* [Task details] Every line of the data below that holds the string "Right" needs to be reported.

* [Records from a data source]
▬▬▬▬▬▬▬▬▬▬

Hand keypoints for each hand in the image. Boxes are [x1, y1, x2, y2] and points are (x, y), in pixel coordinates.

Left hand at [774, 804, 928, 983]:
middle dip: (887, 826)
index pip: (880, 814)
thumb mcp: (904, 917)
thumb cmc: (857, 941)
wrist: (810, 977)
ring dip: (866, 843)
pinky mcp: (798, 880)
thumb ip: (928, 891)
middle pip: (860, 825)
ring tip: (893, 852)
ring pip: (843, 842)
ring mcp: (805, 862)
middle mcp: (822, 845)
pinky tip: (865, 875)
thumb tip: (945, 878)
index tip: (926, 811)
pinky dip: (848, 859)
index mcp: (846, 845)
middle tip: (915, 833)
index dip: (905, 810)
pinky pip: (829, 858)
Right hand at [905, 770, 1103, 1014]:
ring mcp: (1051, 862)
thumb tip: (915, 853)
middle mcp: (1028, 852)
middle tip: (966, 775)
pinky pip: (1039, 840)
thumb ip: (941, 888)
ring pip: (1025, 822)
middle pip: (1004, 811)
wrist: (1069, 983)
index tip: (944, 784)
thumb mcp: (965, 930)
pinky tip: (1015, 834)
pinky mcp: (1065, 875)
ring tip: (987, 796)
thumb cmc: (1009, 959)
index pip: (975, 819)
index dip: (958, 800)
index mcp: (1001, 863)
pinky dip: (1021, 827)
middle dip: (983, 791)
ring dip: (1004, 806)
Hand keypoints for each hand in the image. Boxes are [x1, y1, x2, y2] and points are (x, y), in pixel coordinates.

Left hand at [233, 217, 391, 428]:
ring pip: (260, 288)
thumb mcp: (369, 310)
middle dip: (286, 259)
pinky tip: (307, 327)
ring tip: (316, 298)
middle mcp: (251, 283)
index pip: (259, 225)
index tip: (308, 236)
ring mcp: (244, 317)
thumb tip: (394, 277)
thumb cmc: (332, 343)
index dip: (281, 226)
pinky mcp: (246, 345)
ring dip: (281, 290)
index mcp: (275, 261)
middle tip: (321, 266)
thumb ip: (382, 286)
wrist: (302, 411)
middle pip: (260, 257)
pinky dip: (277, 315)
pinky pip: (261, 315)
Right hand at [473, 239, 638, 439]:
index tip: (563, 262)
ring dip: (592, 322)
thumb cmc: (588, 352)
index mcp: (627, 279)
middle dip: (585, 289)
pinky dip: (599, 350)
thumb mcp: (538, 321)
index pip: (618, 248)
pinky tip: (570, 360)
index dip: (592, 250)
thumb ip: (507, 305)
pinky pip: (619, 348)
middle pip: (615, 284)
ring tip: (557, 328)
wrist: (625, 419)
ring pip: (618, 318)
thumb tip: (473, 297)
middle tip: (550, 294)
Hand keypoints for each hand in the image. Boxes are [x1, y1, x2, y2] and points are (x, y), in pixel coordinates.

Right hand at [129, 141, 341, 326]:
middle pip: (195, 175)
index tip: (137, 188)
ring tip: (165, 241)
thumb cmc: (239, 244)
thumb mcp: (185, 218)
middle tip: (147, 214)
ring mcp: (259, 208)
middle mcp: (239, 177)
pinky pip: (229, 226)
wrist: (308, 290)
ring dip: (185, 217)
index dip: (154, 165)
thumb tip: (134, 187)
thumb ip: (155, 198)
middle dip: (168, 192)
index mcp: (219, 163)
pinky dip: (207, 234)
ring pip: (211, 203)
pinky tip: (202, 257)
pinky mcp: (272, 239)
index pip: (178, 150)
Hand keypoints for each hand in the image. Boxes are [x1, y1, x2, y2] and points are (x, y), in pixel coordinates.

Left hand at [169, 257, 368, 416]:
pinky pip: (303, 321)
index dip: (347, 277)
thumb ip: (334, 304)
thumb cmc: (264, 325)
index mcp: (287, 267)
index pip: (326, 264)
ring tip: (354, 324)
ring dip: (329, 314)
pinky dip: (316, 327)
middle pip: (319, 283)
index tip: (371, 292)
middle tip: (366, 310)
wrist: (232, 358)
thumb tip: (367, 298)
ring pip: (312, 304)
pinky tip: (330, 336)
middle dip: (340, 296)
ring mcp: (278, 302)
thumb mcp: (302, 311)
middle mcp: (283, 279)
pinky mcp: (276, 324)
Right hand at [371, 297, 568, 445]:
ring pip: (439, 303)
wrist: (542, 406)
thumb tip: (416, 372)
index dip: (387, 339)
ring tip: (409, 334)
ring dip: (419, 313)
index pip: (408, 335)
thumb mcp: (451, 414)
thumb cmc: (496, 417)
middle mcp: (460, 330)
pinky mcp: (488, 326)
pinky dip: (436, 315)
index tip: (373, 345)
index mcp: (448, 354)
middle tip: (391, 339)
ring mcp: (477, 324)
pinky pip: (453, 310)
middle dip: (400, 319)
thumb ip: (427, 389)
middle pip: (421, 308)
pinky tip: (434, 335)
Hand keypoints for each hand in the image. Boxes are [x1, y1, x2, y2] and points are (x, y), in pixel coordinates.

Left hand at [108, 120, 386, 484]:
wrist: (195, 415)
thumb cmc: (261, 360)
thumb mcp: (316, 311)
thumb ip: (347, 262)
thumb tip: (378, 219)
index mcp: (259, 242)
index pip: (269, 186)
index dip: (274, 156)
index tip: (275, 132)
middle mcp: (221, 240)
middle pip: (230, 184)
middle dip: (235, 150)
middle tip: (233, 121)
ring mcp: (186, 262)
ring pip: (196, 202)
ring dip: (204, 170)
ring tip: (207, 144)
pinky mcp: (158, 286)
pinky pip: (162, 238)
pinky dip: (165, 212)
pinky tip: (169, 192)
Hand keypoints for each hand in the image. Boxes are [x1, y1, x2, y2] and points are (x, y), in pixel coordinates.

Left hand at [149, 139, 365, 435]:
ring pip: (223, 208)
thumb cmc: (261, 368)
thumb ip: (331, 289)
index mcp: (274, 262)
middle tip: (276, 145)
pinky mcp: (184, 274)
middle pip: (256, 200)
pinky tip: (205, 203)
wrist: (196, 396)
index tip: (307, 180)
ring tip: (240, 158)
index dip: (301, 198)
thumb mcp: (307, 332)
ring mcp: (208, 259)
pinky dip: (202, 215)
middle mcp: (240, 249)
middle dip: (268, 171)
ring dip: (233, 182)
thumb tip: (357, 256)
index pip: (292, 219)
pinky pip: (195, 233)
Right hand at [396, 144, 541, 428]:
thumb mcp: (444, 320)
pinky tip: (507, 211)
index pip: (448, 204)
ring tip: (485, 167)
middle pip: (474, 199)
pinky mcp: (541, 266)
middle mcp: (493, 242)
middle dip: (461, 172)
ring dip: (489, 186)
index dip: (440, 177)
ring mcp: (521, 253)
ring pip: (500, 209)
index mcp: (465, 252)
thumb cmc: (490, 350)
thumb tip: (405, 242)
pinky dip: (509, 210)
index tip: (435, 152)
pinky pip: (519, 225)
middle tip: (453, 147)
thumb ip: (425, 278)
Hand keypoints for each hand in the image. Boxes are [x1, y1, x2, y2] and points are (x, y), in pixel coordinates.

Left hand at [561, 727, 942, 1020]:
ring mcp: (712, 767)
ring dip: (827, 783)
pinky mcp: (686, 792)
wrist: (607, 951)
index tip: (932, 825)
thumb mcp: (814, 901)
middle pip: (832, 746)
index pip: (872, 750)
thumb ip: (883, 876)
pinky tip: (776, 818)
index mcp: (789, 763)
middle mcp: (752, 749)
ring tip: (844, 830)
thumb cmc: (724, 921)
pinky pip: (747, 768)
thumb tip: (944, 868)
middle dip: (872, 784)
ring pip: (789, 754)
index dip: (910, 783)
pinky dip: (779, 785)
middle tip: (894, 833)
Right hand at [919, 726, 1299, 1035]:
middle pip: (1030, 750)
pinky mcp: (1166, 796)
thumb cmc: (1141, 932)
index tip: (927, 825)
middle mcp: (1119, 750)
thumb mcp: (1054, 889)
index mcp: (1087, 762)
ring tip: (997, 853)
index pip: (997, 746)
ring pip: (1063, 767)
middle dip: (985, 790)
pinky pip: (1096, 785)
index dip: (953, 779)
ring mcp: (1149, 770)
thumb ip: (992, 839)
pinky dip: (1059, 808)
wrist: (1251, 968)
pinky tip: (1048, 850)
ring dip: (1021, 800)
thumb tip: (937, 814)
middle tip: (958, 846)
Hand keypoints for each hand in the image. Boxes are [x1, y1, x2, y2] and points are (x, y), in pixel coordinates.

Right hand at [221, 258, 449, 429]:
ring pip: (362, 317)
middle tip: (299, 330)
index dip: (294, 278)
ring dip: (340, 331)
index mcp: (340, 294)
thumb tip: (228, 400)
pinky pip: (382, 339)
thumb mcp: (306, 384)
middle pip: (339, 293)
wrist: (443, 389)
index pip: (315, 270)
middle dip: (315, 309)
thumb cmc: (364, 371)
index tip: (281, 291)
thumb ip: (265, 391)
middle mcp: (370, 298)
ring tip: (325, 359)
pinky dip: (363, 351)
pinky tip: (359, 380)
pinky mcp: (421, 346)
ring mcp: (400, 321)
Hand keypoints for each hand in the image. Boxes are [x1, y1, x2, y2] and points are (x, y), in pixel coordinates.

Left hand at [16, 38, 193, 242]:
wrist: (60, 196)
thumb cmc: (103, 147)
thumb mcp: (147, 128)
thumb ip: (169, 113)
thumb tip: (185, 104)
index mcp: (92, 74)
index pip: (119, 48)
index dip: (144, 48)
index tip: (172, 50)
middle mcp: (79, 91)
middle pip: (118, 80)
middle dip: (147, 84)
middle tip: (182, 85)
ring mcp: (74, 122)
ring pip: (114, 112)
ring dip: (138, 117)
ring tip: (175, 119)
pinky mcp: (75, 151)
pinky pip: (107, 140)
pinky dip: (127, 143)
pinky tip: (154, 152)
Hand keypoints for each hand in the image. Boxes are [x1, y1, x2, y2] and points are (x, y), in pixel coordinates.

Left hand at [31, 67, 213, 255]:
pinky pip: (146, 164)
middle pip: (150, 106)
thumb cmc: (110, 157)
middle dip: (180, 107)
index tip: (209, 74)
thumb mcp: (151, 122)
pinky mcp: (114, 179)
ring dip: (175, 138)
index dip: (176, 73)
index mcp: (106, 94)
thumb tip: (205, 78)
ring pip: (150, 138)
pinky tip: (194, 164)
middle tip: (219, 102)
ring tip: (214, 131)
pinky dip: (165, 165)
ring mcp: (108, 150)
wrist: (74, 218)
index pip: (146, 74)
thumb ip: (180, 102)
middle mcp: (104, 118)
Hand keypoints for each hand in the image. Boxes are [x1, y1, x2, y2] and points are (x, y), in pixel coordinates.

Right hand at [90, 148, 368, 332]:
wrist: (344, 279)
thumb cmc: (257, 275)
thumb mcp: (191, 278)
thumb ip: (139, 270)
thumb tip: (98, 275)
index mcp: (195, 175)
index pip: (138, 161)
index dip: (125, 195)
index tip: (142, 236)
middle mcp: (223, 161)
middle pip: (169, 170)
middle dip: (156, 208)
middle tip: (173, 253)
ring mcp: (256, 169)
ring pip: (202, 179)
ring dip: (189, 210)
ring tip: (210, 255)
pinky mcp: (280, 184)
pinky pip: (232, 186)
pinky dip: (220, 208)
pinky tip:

▬▬▬▬▬▬▬▬▬▬

* [Reply]
Right hand at [905, 770, 1103, 1014]:
Right hand at [473, 239, 638, 439]:
Right hand at [129, 141, 341, 326]:
Right hand at [371, 297, 568, 445]:
Right hand at [396, 144, 541, 428]:
Right hand at [919, 726, 1299, 1035]:
Right hand at [221, 258, 449, 429]:
Right hand at [90, 148, 368, 332]:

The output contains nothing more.